In October 2010, LVMH agreed with the banks to modify the derivatives to provide for physical settlement, and acquired the underlying shares, at which point it disclosed its entire interest, to the surprise of Hermès, the public and the AMF.

The AMF has since then decided to launch an investigation in LVMH’s stake-building.

In the recent past, Wendel (a French financial investment company) had also used cash-settled equity derivatives to facilitate its stake-building in Saint Gobain. The derivatives were not amended to become physically settled derivatives as in the LVMH/Hermès case, but Wendel’s acquisitions of Saint Gobain shares were facilitated by the unwinding of the position of the banks counterparty to the derivatives, when such derivatives were terminated.

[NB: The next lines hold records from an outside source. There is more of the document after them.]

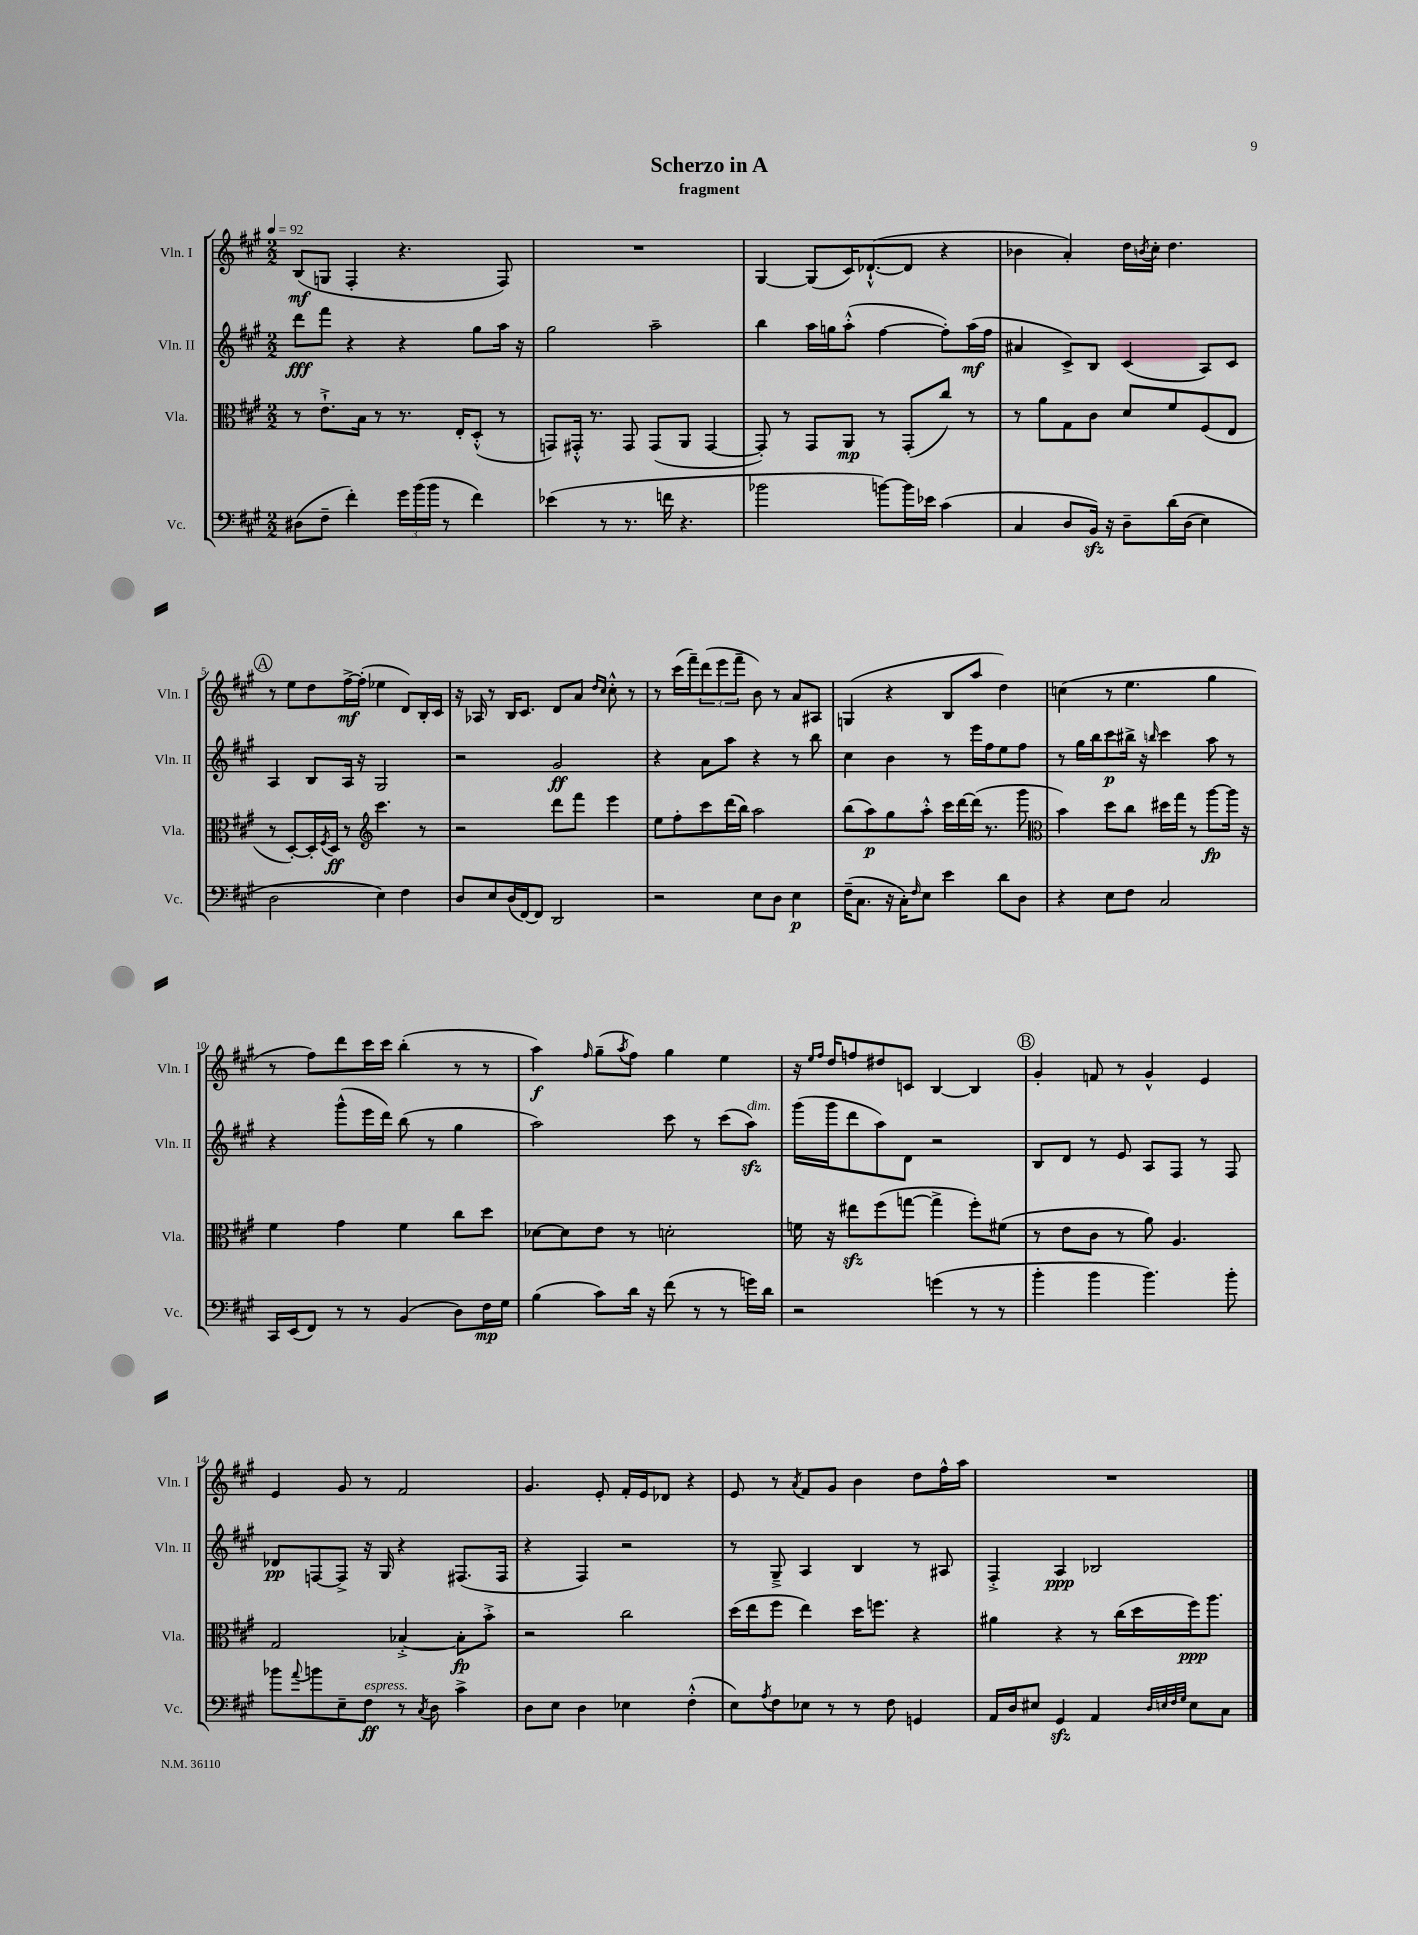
\header { title = "Scherzo in A" subtitle = "fragment" }
<<
\new StaffGroup <<
\new Staff = "s0" \with { instrumentName = "Vln. I" shortInstrumentName = "Vln. I" } {
    \clef treble \key a \major \numericTimeSignature \time 2/2 \tempo 4 = 92
    b8\mf( g8 fis4-. r4. fis8) |
    R1 |
    gis4~ gis8( cis'16) des'8.~-!-^( des'8 r4 |
    bes'4 a'4-.) d''16 \acciaccatura { b'8 } cis''16-. d''4. |
    \mark \markup { \circle "A" } r8 e''8 d''8 fis''16~->\mf fis''16-.( ees''4 d'8) b16-. cis'16 |
    r16 aes16 r8 b16 cis'8. d'8 a'8 \grace { d''16 cis''16 } cis''8-.-^ r8 |
    r8 cis'''16( fis'''16--) \tuplet 3/2 { d'''8( e'''8 fis'''8-- } b'8) r8 a'8 ais8 |
    g4( r4 b8 a''8 d''4) |
    c''4( r8 e''4. gis''4 |
    r8 fis''8) d'''8 cis'''16 cis'''16 b''4-.( r8 r8 |
    a''4\f) \grace { fis''16 } gis''8--( \acciaccatura { a''8 } fis''8) gis''4 e''4 |
    r16 \grace { e''16 fis''16 } d''16 f''8 dis''8 c'8 b4~ b4 |
    \mark \markup { \circle "B" } gis'4-. f'8 r8 gis'4-^ e'4 |
    e'4 gis'8 r8 fis'2 |
    gis'4. e'8-. fis'16-. e'16 des'8 r4 |
    e'8 r8 \acciaccatura { a'8 } fis'8 gis'8 b'4 d''8 fis''16-^ a''16 |
    R1 \bar "|." |
}
\new Staff = "s1" \with { instrumentName = "Vln. II" shortInstrumentName = "Vln. II" } {
    \clef treble \key a \major \numericTimeSignature \time 2/2
    d'''8\fff fis'''8 r4 r4 gis''8 a''16 r16 |
    gis''2 a''2-- |
    b''4 a''16 g''16 a''8-.-^( fis''4~ fis''8-.) a''16\mf( fis''16 |
    ais'4 cis'8->) b8 cis'4( a8) cis'8 |
    \mark \markup { \circle "A" } a4 b8 a16 r16 gis2 |
    r2 gis'2\ff |
    r4 a'8 a''8 r4 r8 b''8 |
    cis''4 b'4 r8 e'''16 fis''16 e''8 fis''8 |
    r8 gis''16 b''16 cis'''8\p bis''16-> r16 \grace { b''16 } cis'''4 a''8 r8 |
    r4 gis'''8-^( e'''16 d'''16) b''8( r8 gis''4 |
    a''2) cis'''8 r8 cis'''8( a''8\sfz^\markup { \italic "dim." }) |
    gis'''16( gis'''16 d'''8 a''8) d'8 r2 |
    \mark \markup { \circle "B" } b8 d'8 r8 e'8 a8 fis8 r8 fis8 |
    des'8\pp f8~ f8-> r16 gis16 r4 fis8.( fis16 |
    r4 fis4) r2 |
    r8 gis8---> a4 b4 r8 ais8 |
    fis4-.-> a4\ppp bes2 \bar "|." |
}
\new Staff = "s2" \with { instrumentName = "Vla." shortInstrumentName = "Vla." } {
    \clef alto \key a \major \numericTimeSignature \time 2/2
    r8 e'8.-!-> b16 r8 r8. e16-. d8-.-^( r8 |
    g,8) gis,16-.-^ r8. gis,8 gis,8( a,8 gis,4~ |
    gis,8-.) r8 gis,8 a,8\mp r8 gis,8-.( cis''8) r8 |
    r8 a'8 gis8 cis'8 d'8 fis'8 fis8( e8 |
    \mark \markup { \circle "A" } r8 d8~-.) d16-. \acciaccatura { fis8 } d16\ff r8 \clef treble cis'''4. r8 |
    r2 d'''8 fis'''8 e'''4 |
    e''8 fis''8-. cis'''8 d'''16( b''16) a''2 |
    b''8( a''8\p) gis''8 a''8-.-^ cis'''16 d'''16~ d'''16( r8. gis'''8 |
    \clef alto b'4) d''8 cis''8 dis''16 gis''16 r8 a''8~\fp a''16 r16 |
    fis'4 gis'4 fis'4 cis''8 d''8 |
    des'8~ des'8 e'8 r8 d'2-. |
    f'16 r16 eis''8\sfz fis''8( g''8~ g''4-> fis''8-.) fis'8( |
    \mark \markup { \circle "B" } r8 e'8 cis'8 r8 a'8) a4. |
    gis2 bes4~-.-> bes8-.\fp b'8-.-> |
    r2 cis''2 |
    d''16( e''16 fis''8 e''4) d''16 f''8. r4 |
    ais'4 r4 r8 cis''16( d''16 fis''16\ppp) a''8. \bar "|." |
}
\new Staff = "s3" \with { instrumentName = "Vc." shortInstrumentName = "Vc." } {
    \clef bass \key a \major \numericTimeSignature \time 2/2
    dis8( fis8-- fis'4-.) \tuplet 3/2 { gis'16 b'16( b'16 } r8 fis'4) |
    ees'4( r8 r8. f'16 r4. |
    bes'2 b'8~) b'16 ees'16 cis'4( |
    cis4 d8 b,16\sfz) r16 d8-- d'16\( d16( e4) |
    \mark \markup { \circle "A" } d2 e4\) fis4 |
    d8 e8 d16( fis,16~) fis,8 d,2 |
    r2 e8 d8 e4\p |
    fis16--( cis8. r16 cis16-.) \grace { fis16 } e8 e'4 d'8 d8 |
    r4 e8 fis8 cis2 |
    cis,16 e,16( fis,8) r8 r8 b,4( d8) fis16\mp gis16 |
    b4( cis'8) d'16 r16 fis'8( r8 r8 g'16) d'16 |
    r2 g'4( r8 r8 |
    \mark \markup { \circle "B" } b'4-. b'4 b'4.) b'8-. |
    bes'8 \appoggiatura { a'8 } b'8 e8-- fis8\ff^\markup { \italic "espress." } r8 \acciaccatura { cis8 } d8 cis'4-> |
    d8 e8 d4 ees4 fis4-.-^( |
    e8) \acciaccatura { a8 } fis8 ees8 r8 r8 fis8 g,4 |
    a,16 d16 eis8 gis,4\sfz a,4 \grace { d32 e32 fis32 gis32 } e8 cis8 \bar "|." |
}
>>
>>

In this case, the AMF, in a decision of December 13, 2010[1], considered that Wendel wrongfully withheld from the public the material information that it was preparing to acquire a significant interest in Saint Gobain.

These two cases made it evident that French disclosure requirements were not suited to the modern techniques of stake-building.

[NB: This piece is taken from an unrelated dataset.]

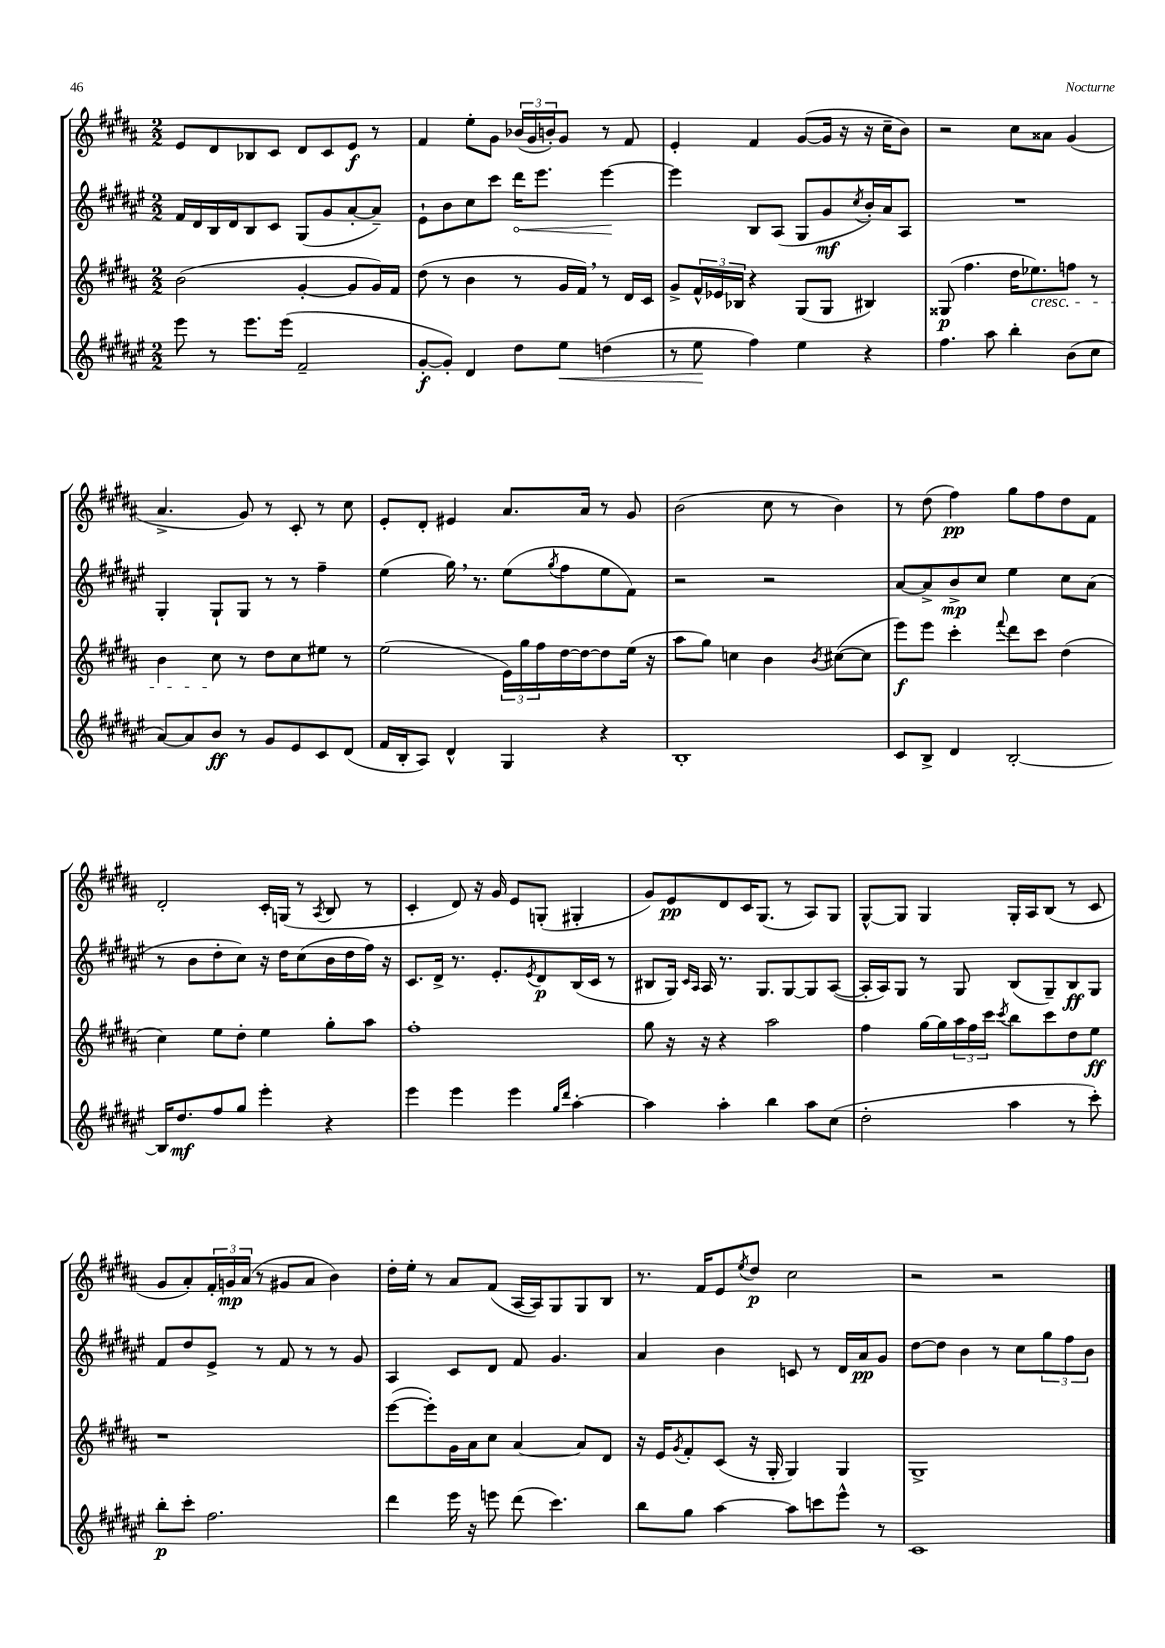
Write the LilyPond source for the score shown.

This led a member of the French higher parliamentary chamber (the “Sénat”) to propose the introduction of a provision whereby cash settled derivatives should be added to the shares owned by a person in the computation of its disclosure obligations.

This provision is expected to pass but there is still parliamentary debate as to whether the shares underlying such derivatives should be taken into account for the computation of the 30% threshold for the obligation to launch a mandatory tender offer.


[1] This decision is being appealed

The views expressed herein are solely those of the author and have not been endorsed, confirmed or approved by XBMA or any of the editors of XBMA Forum, nor by XBMA’s founders, members, contributors, academic partners, advisory board members, or others. No inference to the contrary should be drawn.